ACTION ITEM> When is the release planned in the CLDR v42 alpha announcement?

STUDY TEXT>
···

The Unicode CLDR v42 Alpha is now available for integration testing.
CLDR provides key building blocks for software to support the
world's languages (dates, times, numbers, sort-order, etc.) For example, all
major browsers and all modern mobile phones use CLDR for language support. (See
Who uses CLDR?)
Via the online Survey Tool, contributors supply data for their
languages — data that is widely used to support much of the world’s software.
This data is also a factor in determining which languages are supported on
mobile phones and computer operating systems.
The alpha has already been integrated into the development version
of ICU. We would especially appreciate feedback from non-ICU consumers of CLDR
data and on
Migration issues. Feedback can be filed at
CLDR Tickets.
Alpha means that the main data and charts are available for review,
but the specification, JSON data, and other components are not yet ready for
review. Some data may change if showstopper bugs are found. The planned schedule
is:
- Sep 14 — Beta (data)
- Sep 28 — Beta2 (spec)
- Oct 19 — Release
In CLDR 42, the focus is on:
-
Locale coverage. The following locales now have higher coverage levels:
- Modern: Igbo (ig), yo (Yoruba)
- Moderate: Chuvash (cv), Xhosa (xh)
- Basic: Haryanvi (bgc), Bhojpuri (bho), Rajasthani (raj), Tigrinya (ti)
-
Formatting Person Names. Added data and structure for formatting people's names. For more information on why this feature is being added and what it does, see Background.
-
Emoji 15.0 Support. Added short names, keywords, and sort-order for the new Unicode 15.0 emoji.
-
Coverage, Phase 2. Added additional language names and other items to the Modern coverage level, for more consistency (and utility) across platforms.

···

PROVIDED DATA>

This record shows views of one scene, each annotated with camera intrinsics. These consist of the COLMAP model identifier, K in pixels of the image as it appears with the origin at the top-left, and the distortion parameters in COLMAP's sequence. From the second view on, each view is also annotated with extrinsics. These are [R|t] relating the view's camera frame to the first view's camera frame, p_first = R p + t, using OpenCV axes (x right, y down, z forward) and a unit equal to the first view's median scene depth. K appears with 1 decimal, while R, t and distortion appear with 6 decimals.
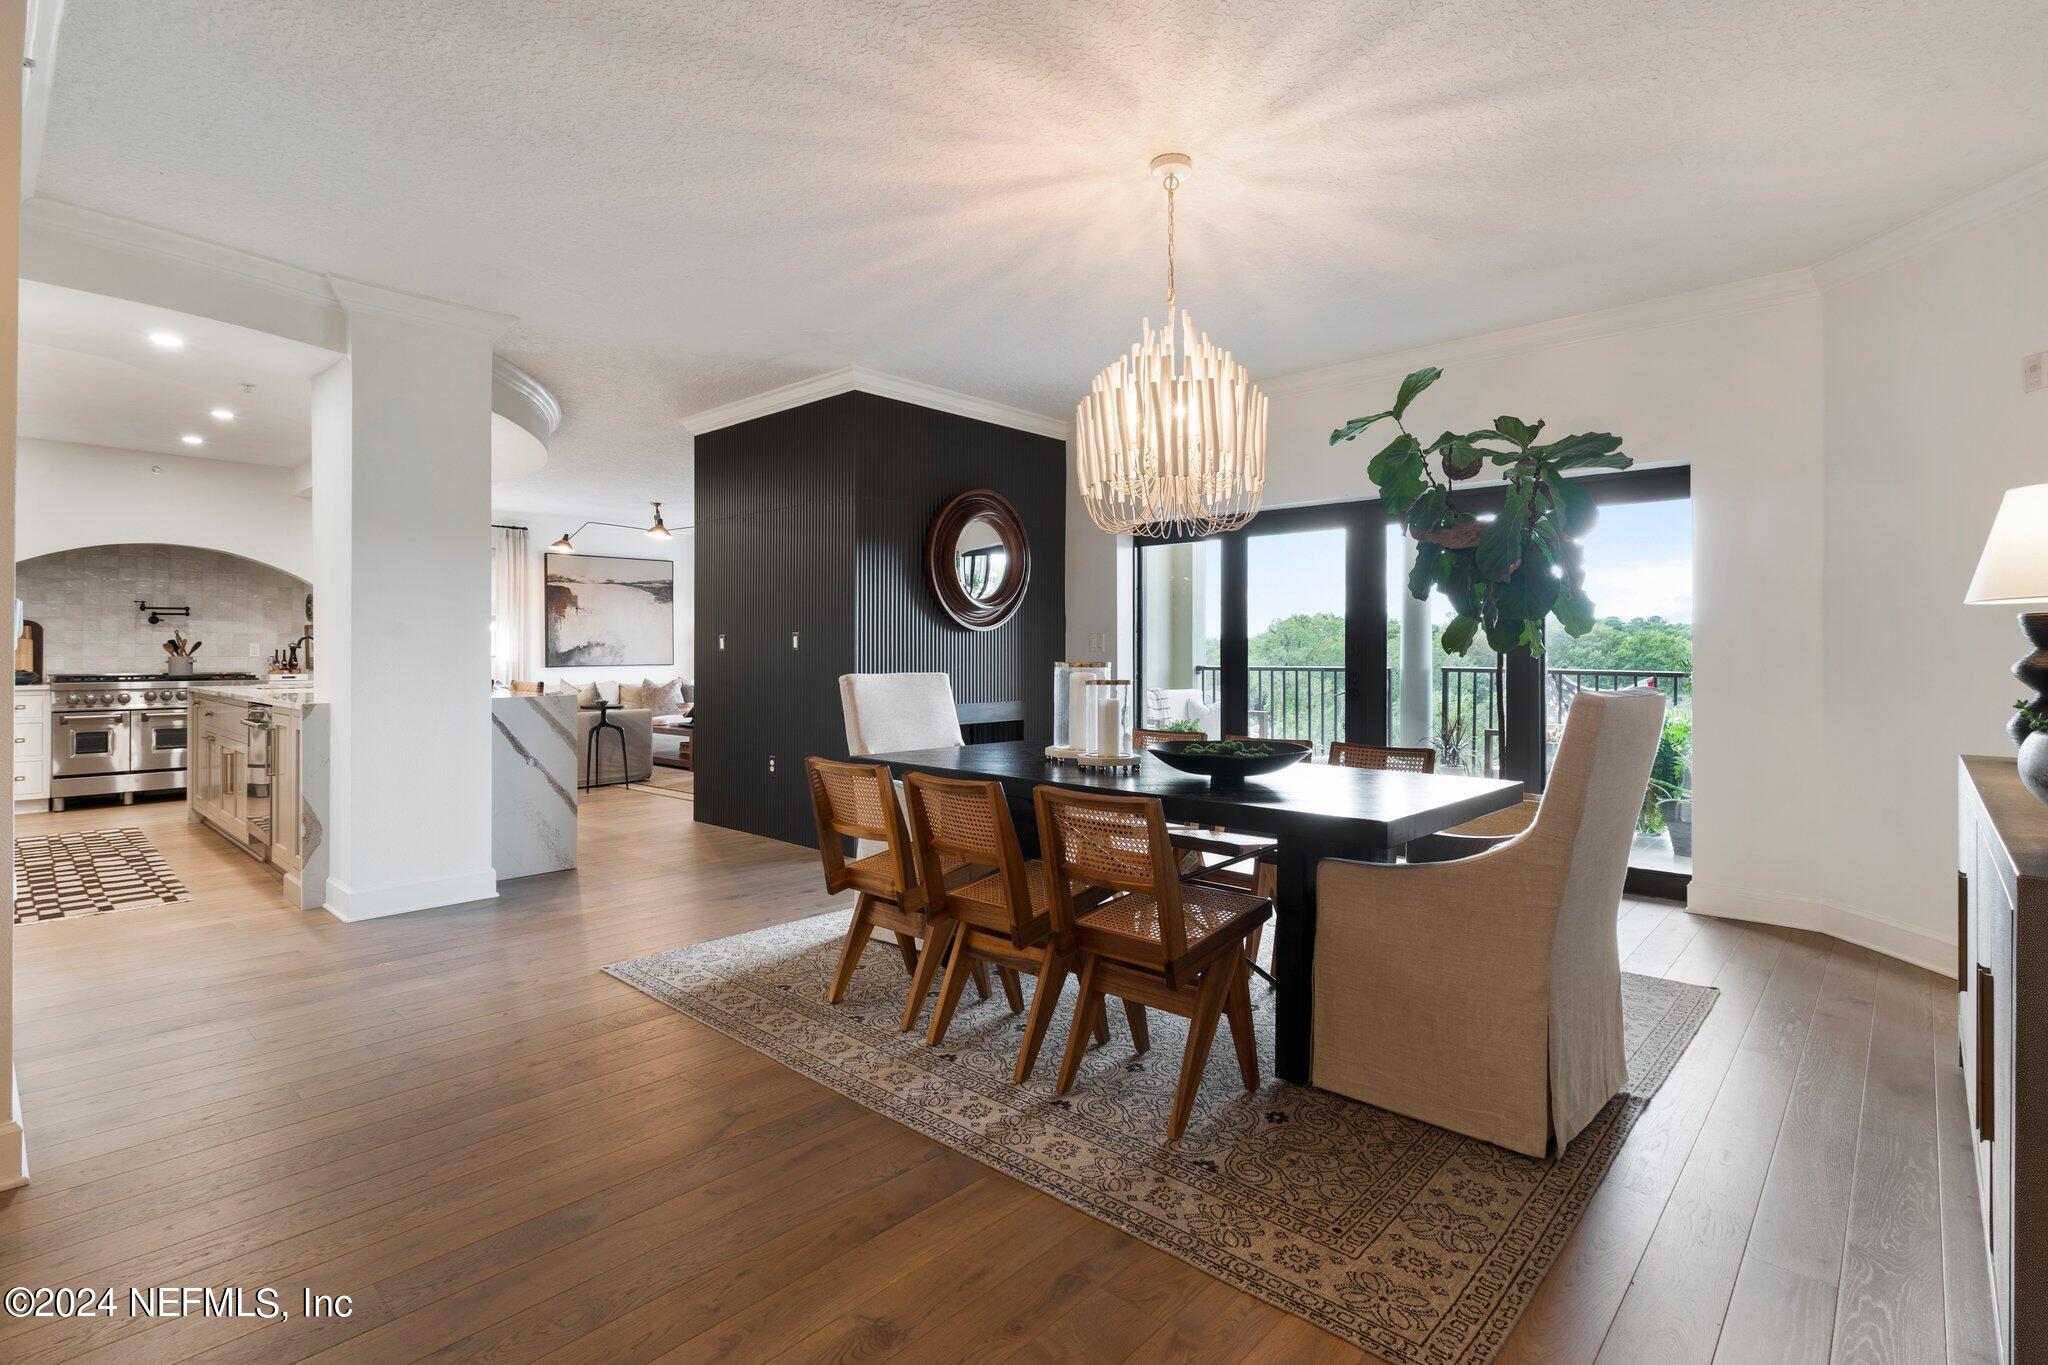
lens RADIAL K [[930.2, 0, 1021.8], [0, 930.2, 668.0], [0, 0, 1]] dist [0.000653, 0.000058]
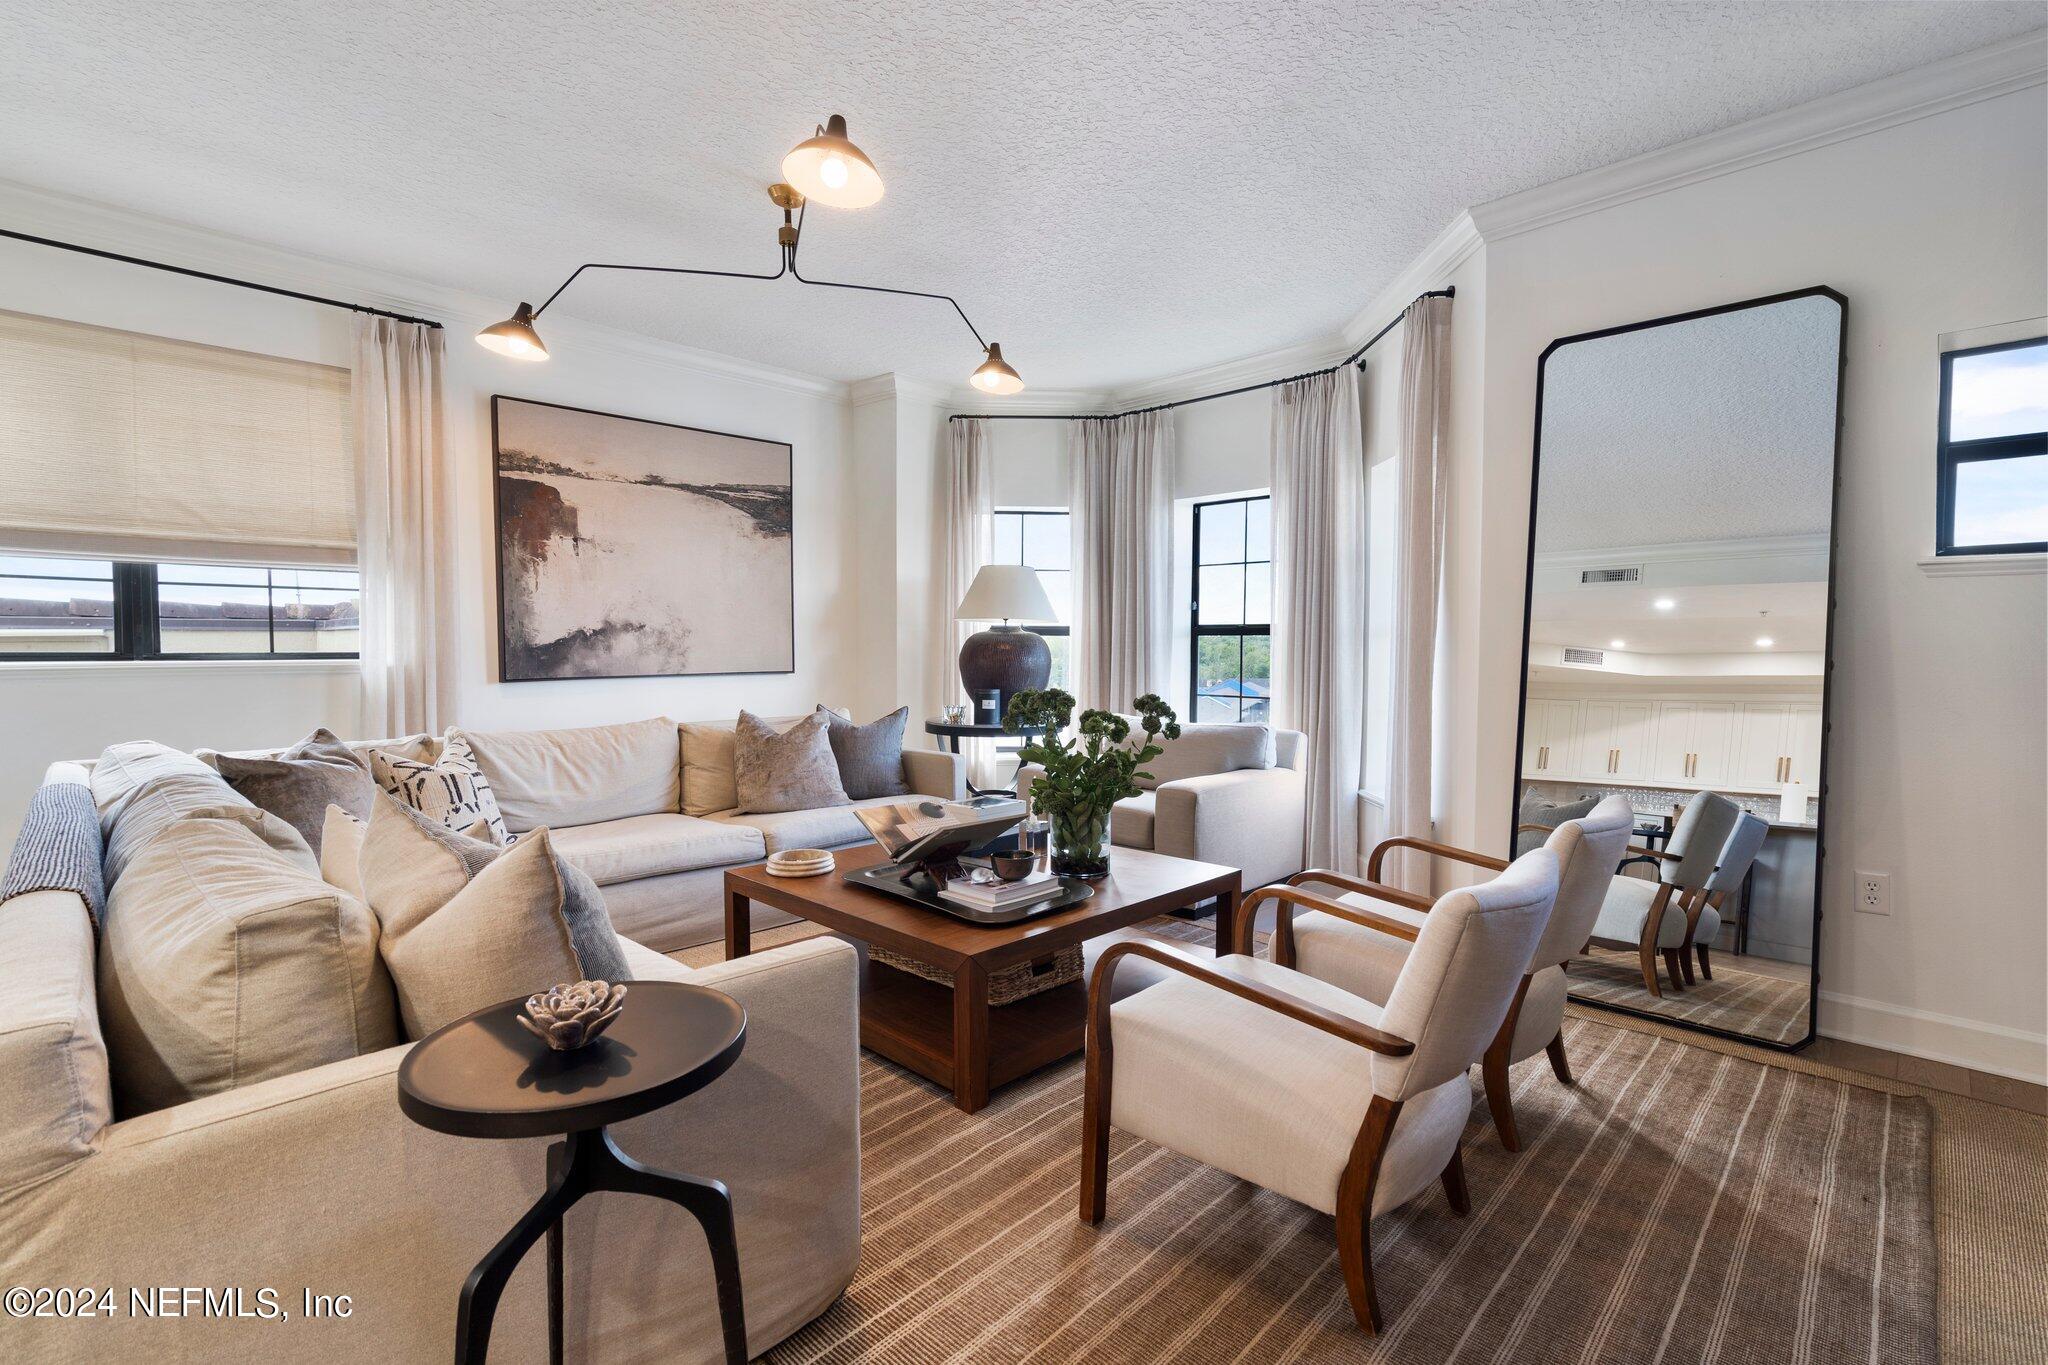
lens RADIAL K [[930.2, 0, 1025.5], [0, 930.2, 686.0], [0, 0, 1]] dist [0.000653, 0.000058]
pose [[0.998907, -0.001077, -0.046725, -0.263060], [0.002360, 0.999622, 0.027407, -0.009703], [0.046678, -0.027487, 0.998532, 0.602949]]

···

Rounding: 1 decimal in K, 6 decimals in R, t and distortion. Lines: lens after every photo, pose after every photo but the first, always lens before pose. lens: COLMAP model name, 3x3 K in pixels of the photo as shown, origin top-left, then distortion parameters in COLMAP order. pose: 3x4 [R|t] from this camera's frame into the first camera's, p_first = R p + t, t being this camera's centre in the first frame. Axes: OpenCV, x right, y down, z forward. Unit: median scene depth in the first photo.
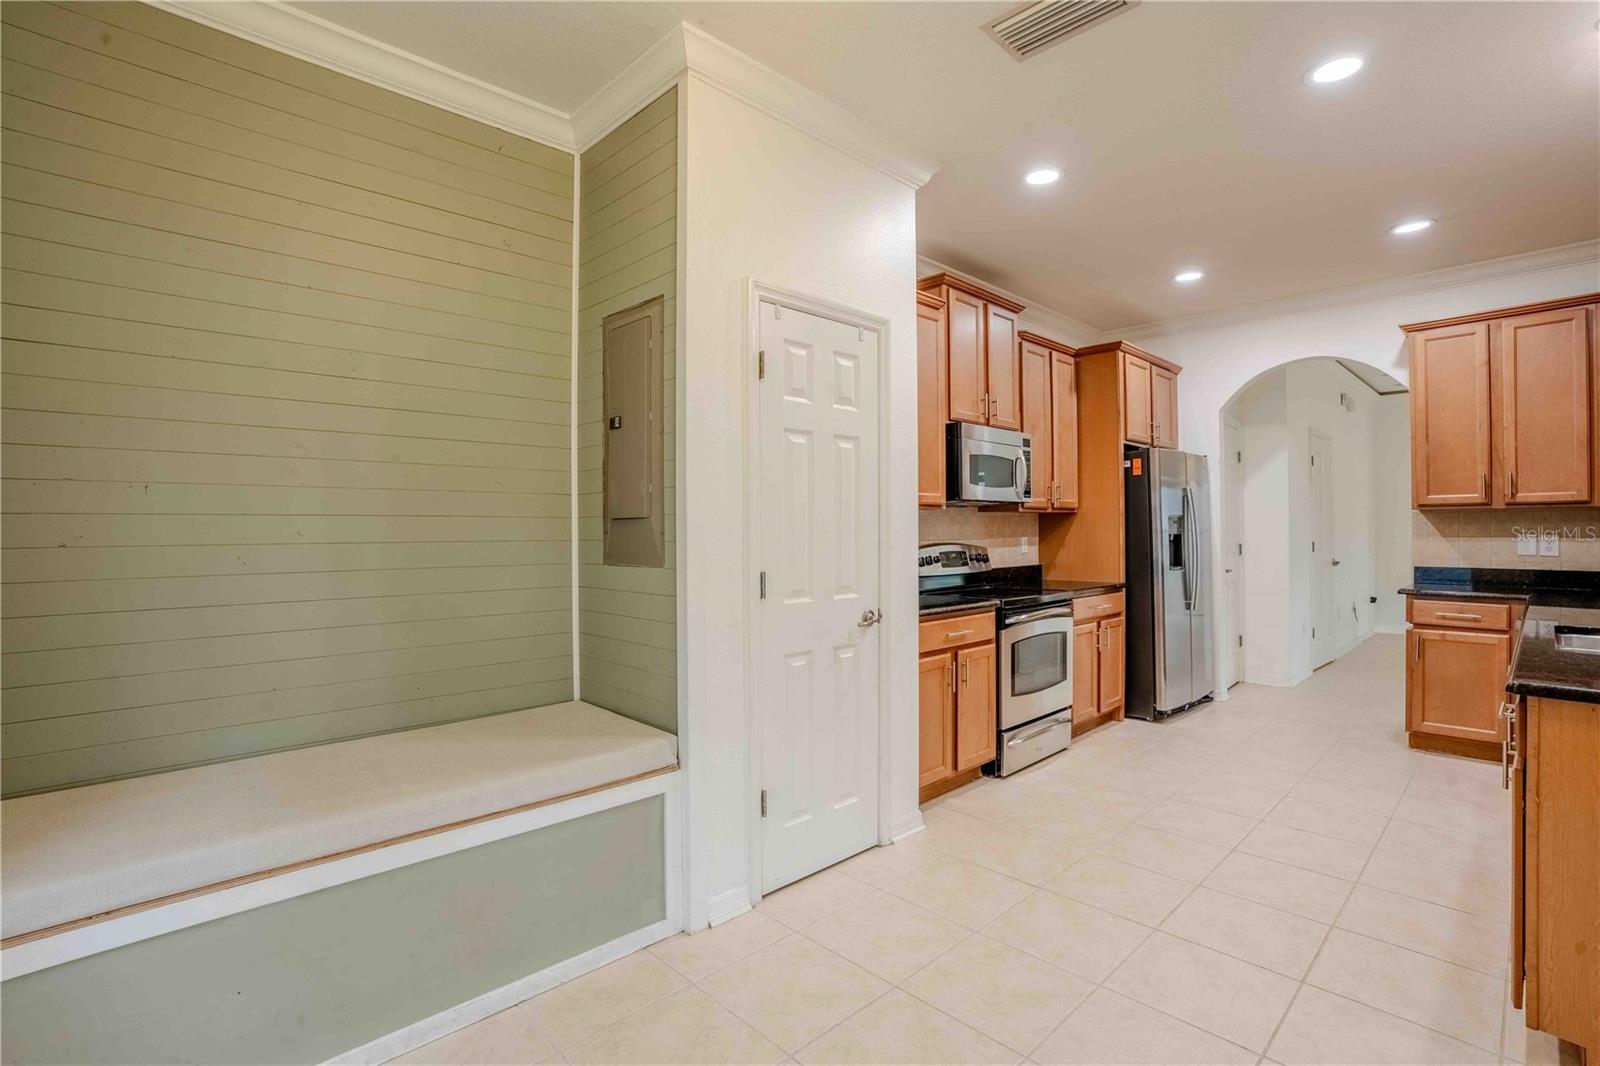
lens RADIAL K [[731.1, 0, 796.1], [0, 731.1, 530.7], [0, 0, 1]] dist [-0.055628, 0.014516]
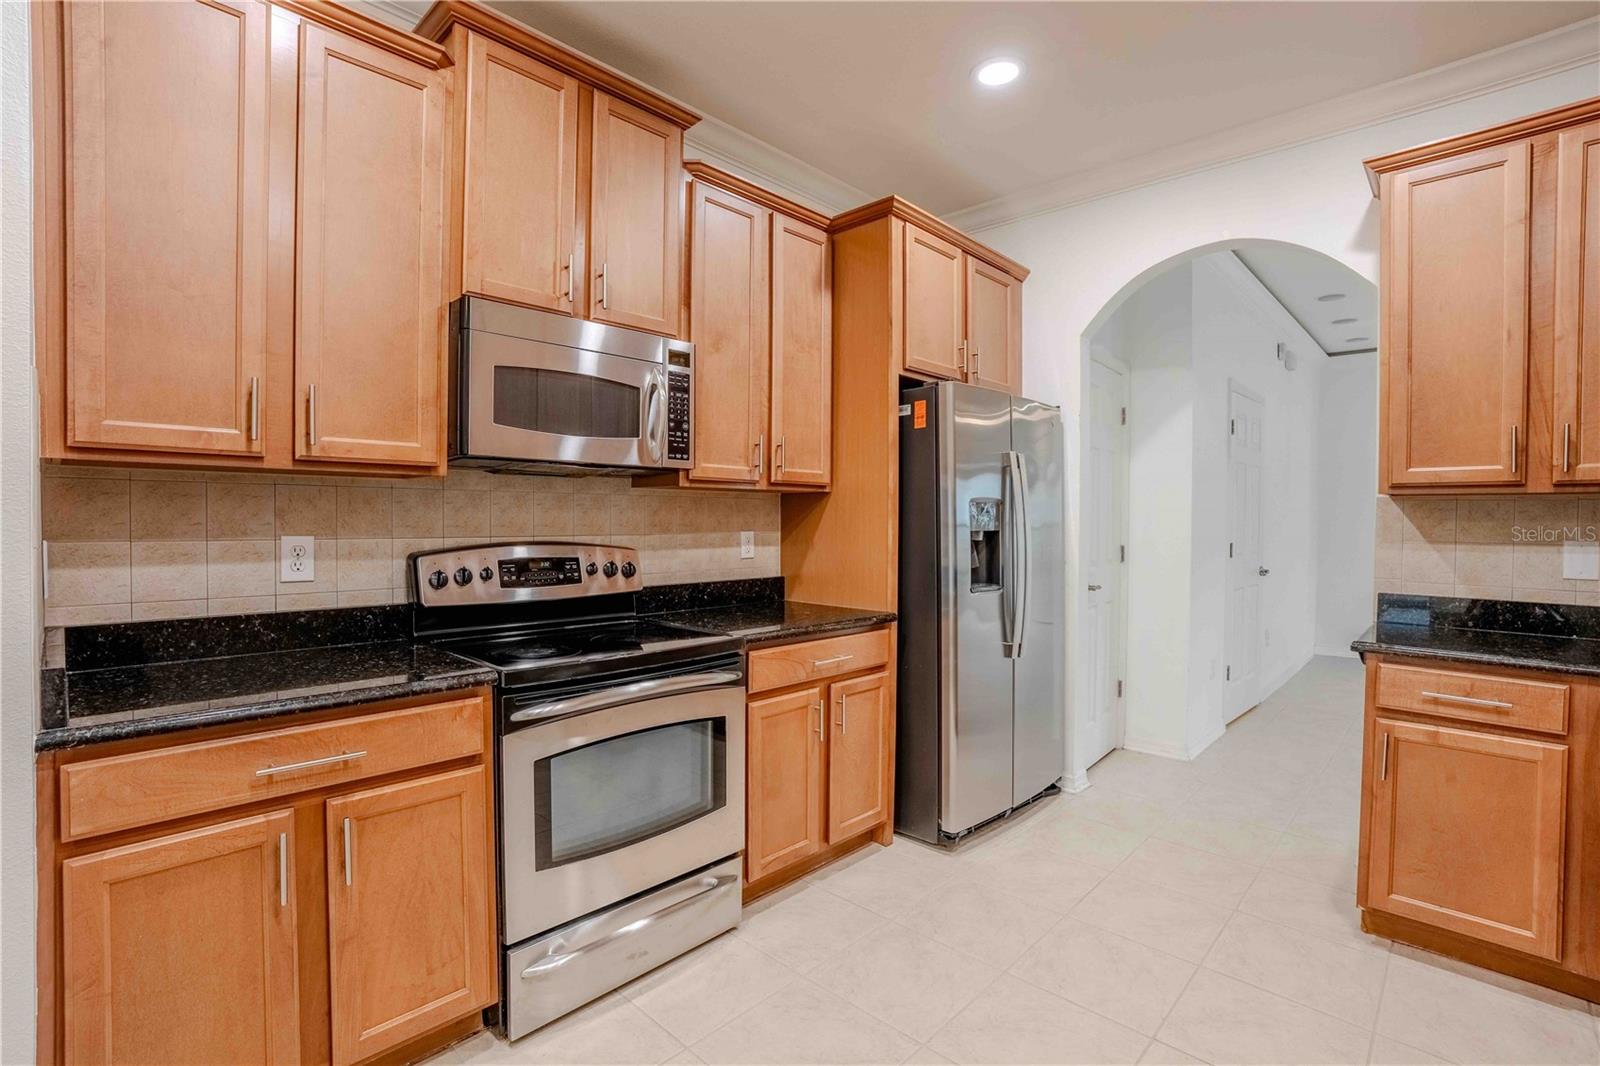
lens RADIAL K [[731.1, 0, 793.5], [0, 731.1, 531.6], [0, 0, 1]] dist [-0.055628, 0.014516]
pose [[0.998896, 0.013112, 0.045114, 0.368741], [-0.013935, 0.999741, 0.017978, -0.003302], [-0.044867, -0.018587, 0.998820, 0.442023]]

···

TASK RESULT> October 19